The multibillion-dollar figure would be an improvement over last year’s GGR, which was previously reported as $4.86 billion, and includes all gaming activity from state-owned properties, private-sector venues and online operations. The latest project was established by the Governance Commission for Government-owned or -controlled Corporations, which based its figures on the potential revenue generation of the casinos and large-scale resorts, as well as Philippine Offshore Gaming Operators (POGO). It’s possible that POGO revenue could take a hit as pressure is applied to halt the operations, but President Rodrigo Duterte has already said that he has no plans to order them to shut down.

In creating the GGR projections, PAGCOR’s Domingo admits that there is one factor that wasn’t taken into account, and which might completely alter the results. She explained, “We haven’t factored in the effects of Covid-19 in this year’s target yet, so we’ll have to see. But, so far, it [business] looks good.”

The lack of consideration given the virus could be a problem, and could ultimately mean that the end result is much lower than PAGCOR currently expects. While the Philippines have yet to take the same drastic measures seen in other countries and jurisdictions, the impact the virus has had on those areas has been tremendous. For example, Macau reported a tax revenue deficit of $4.9 billion for the first two months of the year, a direct result of the coronavirus. The same period last year saw a tax revenue gain of $6.42 billion. Numbers in the US are still coming in, but it’s already known that the gambling market will suffer and casino stocks are down as much as almost 14%.

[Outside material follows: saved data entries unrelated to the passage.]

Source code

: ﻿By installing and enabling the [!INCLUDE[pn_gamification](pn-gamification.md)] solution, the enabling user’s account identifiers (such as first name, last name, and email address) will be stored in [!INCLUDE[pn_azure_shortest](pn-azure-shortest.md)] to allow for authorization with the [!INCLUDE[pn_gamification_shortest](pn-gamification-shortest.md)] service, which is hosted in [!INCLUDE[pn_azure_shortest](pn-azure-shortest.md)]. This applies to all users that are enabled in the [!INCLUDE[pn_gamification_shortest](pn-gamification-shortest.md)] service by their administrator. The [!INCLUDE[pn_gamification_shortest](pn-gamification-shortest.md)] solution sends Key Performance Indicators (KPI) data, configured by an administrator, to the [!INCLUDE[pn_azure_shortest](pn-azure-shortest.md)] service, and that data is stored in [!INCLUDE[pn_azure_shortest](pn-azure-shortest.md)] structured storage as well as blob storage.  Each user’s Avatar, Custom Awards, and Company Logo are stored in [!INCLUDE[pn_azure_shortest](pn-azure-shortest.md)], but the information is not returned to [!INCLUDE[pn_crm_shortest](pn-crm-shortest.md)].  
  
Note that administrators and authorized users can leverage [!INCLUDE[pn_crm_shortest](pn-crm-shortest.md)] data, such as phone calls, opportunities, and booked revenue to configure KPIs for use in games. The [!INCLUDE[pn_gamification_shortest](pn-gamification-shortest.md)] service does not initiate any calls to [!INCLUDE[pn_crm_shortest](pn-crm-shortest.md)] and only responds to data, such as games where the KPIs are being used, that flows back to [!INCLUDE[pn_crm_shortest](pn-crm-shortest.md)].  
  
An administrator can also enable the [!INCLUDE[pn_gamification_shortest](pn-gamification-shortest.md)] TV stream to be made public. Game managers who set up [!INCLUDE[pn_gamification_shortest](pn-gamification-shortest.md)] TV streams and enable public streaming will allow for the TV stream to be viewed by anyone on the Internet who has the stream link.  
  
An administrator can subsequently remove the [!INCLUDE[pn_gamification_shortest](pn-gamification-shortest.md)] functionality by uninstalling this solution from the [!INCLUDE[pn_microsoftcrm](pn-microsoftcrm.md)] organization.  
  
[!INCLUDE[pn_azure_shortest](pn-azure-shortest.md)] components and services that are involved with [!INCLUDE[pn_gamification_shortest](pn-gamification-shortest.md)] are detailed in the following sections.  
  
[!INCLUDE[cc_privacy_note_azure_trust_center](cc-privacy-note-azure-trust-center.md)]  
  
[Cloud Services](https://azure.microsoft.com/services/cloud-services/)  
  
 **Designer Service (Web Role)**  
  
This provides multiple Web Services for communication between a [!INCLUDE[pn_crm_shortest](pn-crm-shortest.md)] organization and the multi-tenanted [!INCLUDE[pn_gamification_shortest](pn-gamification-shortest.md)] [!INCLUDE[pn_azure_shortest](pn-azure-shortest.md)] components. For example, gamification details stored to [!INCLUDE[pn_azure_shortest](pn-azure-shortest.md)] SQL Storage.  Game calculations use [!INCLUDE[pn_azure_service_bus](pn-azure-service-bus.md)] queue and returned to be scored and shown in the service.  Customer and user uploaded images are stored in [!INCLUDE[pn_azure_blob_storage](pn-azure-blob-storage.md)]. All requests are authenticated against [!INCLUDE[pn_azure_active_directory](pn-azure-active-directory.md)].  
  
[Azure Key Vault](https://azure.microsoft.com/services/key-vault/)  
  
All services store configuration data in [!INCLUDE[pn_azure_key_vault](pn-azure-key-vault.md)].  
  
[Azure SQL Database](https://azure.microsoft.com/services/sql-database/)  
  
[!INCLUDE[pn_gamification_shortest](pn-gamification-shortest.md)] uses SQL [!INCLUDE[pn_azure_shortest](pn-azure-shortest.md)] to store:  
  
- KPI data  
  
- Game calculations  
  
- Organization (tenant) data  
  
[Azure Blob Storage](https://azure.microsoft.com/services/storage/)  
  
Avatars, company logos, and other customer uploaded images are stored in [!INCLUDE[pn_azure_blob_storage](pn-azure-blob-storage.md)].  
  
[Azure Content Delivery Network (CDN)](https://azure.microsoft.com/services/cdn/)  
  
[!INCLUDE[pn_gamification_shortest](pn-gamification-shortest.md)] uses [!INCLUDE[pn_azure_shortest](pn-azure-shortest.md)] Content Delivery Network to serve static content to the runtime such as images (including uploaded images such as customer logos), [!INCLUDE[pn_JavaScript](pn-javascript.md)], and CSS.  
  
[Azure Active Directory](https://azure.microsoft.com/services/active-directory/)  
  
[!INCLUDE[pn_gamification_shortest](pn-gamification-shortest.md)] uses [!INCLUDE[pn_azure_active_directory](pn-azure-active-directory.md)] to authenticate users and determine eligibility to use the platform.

Since the beginning of the year, approximately 40 junket groups, most of which originate in China, have canceled their planned trips to the Philippines over COVID-19 concerns. At the beginning of last month, the government initiated a ban on travel from mainland China, Hong Kong and Macau to the country, which resulted in local casinos experiencing a sudden and significant drop off in traffic.

It’s a lofty goal that represents an 11% increase over last year’s overall figures. It also represents an 18% increase in PAGCOR’s performance, with the entity predicting its GGR to close at $1.86 billion on the year, compared to last year’s figure of $1.56 billion.